Breaking open the box of Winchesters and loading the BM magazine, I deliberately slow fired the first 8 rounds. The Star functioned flawlessly and I printed a two inch group just left of my point of aim. That was nearly the last time the gun functioned through a magazine flawlessly with the Winchester ammo. Just about every magazine after that at least once it would extract the spent case but fail to eject it from the gun causing it to jam. The first time it happened the wife was shooting and I thought maybe she had "limp-wristed" it. When it happened to me as well, I was pretty sure I hadn't "limp-wristed" it. It seemed that the slide was just not coming back far enough to eject the spent case because it wasn't picking up the next round in the magazine either. Even with the ejection difficulty my groups, as I got used to the pistol got smaller. It is a very accurate firearm. All told we fired about 80 of the White Box FMJ's.

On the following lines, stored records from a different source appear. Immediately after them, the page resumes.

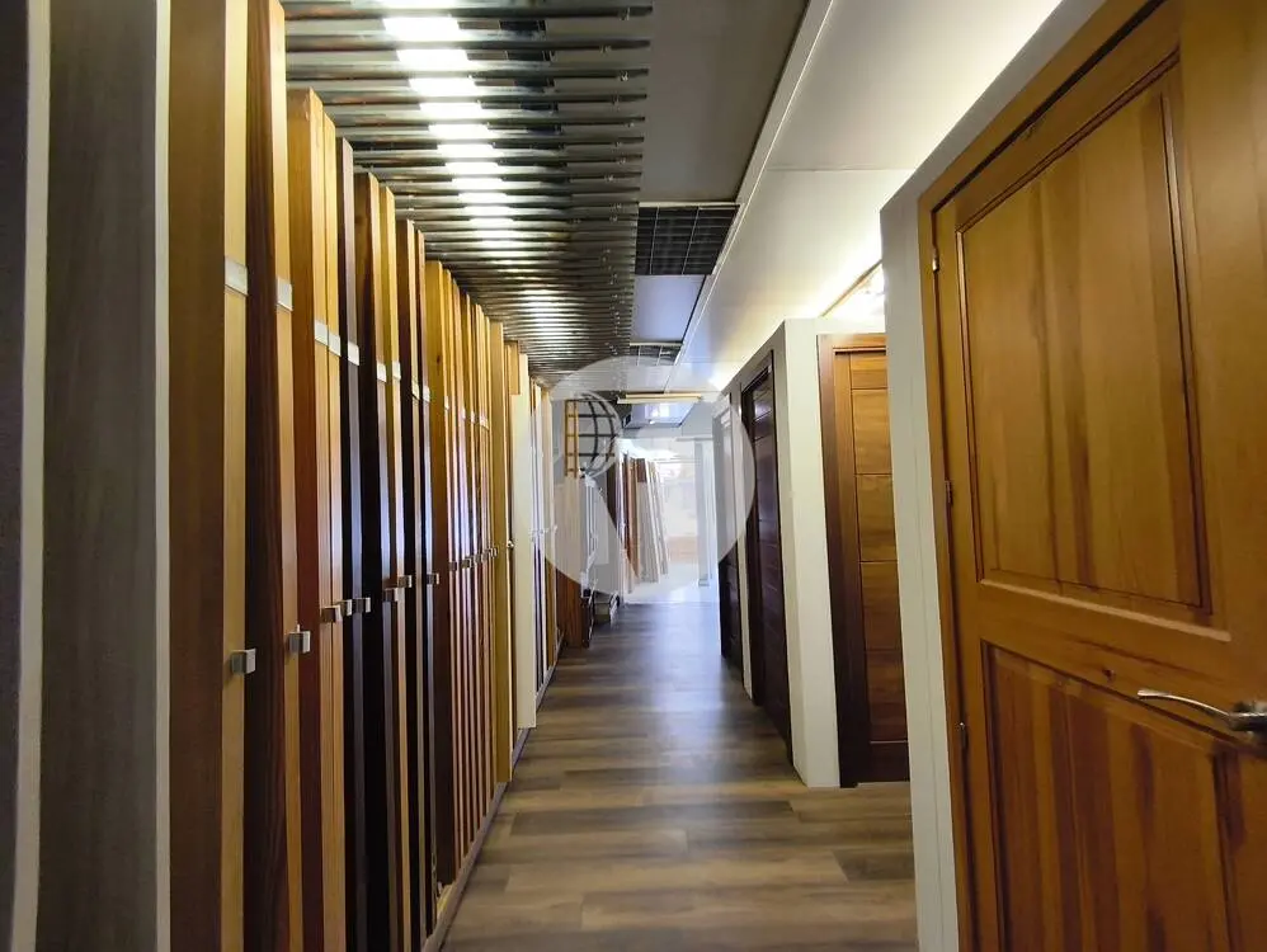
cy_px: 476
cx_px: 634
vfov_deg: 81.8
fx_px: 549
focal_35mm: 15
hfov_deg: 98.1
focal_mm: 1.65
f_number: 2.2
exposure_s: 1/50
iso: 80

Shooting it with the Remington hollow points brought forth two immediate observations. The first is that there was significantly more recoil and the second being that with more than fifty rounds fired we did not experience one single failure to eject. Not one. It also seemed that the Remington ammo was just a bit more accurate than the White Box. One fairly rapidly fired group at 8 yrds measured right at two inches. I was definately impressed with not only the BM at this point but the Remington ammo in particular.

Upon reflection the White Box ammo was just not "hot" enough to cycle the action. It is primarily a practice round, with I suspect just slightly more than enough powder to punch a whole in paper. The Star as I have mentioned has a pretty stiff recoil spring. Since the malfunction was not repeated with the Remington ammo I chalked the ejection problem up to the ammo.

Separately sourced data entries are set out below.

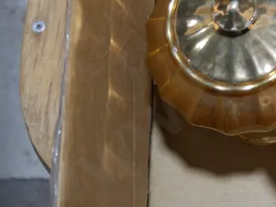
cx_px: 382
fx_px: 749
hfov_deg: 19.0
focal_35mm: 94
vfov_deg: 15.1
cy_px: -46
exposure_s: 1/100
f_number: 3.6
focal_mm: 15
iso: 200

This observation has been borne out on two other occassions as well. On the second occassion the wife, our two sons, the oldest sons father-in law and I were at the range shooting a variety of firearms. We all shot the BM and to a person experienced the same malfunction with the White Box ammo. Again the Remington rocked. On the last occassion our yougest son elected to try his hand at bowling pins with Dad's Star. During a little pre-match practice he, and the two other people that shot the gun (ed... they just had to try it) had the same problem. During the match using the remington rounds the firearm ran flawlessly. He ended up loosing out to his Mom and her 40 caliber Browning Hi-power in the third round though. I don't think it helped that before they shot it out I whispered in his ear "There ain't no family on the firing line, but that is your Mom your shooting against, even if you win you lose."

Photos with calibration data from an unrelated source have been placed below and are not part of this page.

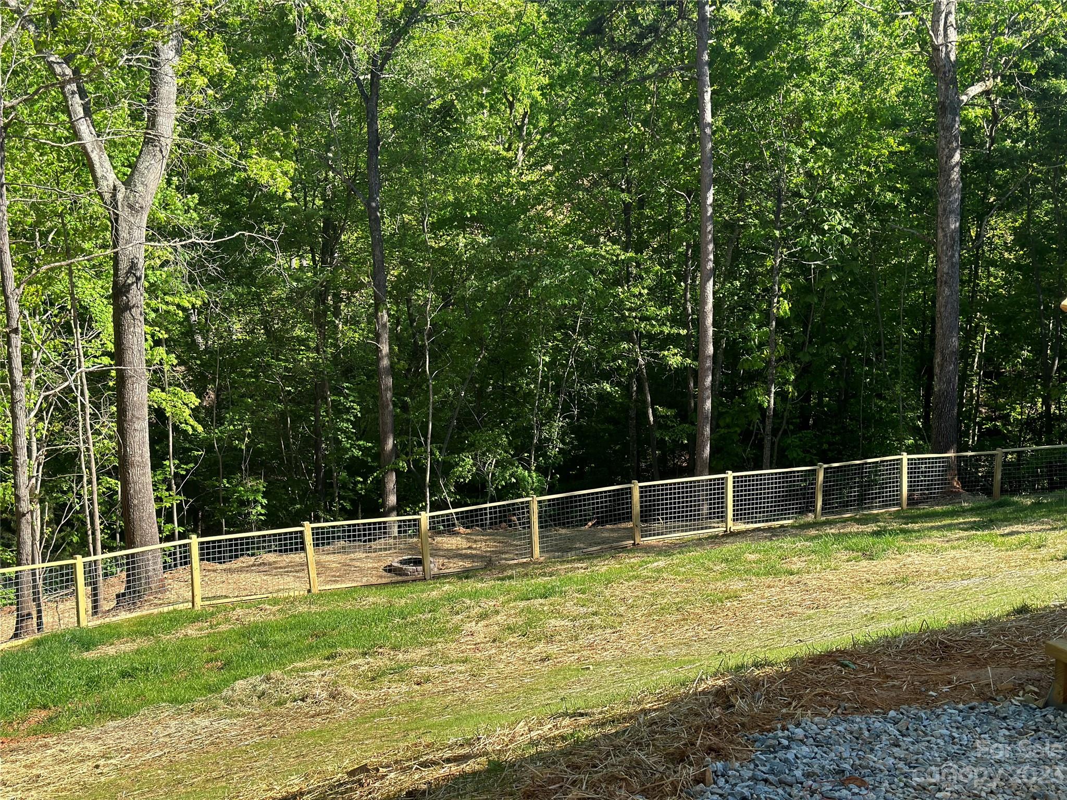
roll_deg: -1.0
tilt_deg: -11.6
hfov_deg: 39.7
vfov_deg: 30.3
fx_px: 1480
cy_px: 400
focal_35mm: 48
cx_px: 534
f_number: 1.78
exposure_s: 1/1613
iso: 80
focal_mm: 6.86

All kidding aside the Star BM is a very accurate, and considering the price of many new pistols a reasonably affordable firearm. To date we have run in excess of two hundred plus rounds of Remingtons 115gr hollow points without one single hiccup. If someone on a budget is in need of a serious pistol for personal protection or home defense they could not go wrong with a Star BM. As with all semi-automatic pistols it may take a box or two of different brands or bullet weights of ammo to find something that functions reliably. As for my Star I am convinced that the White Box just doesn't have enough ooomph to cycle the action and the few times that I have carried it, it was loaded with the remington offering and, I did so with complete confidence.

Once last observation on the BM is that the magazine does not fall free. This is entirely atributable to the magazine safety disconnect system. The BM will not fire when the magazine has been removed from the gun. If you do not care for this feature it can be easily changed to both, allow the magazine to fall free, and fire while it is removed. I will not detail the simple procedure here, suffice to say it is something I am capable of doing if I choose to, but encourage anyone that does not have a level of gunsmithing experience to have it done by a professional. Safety is paramount when it comes to firearms.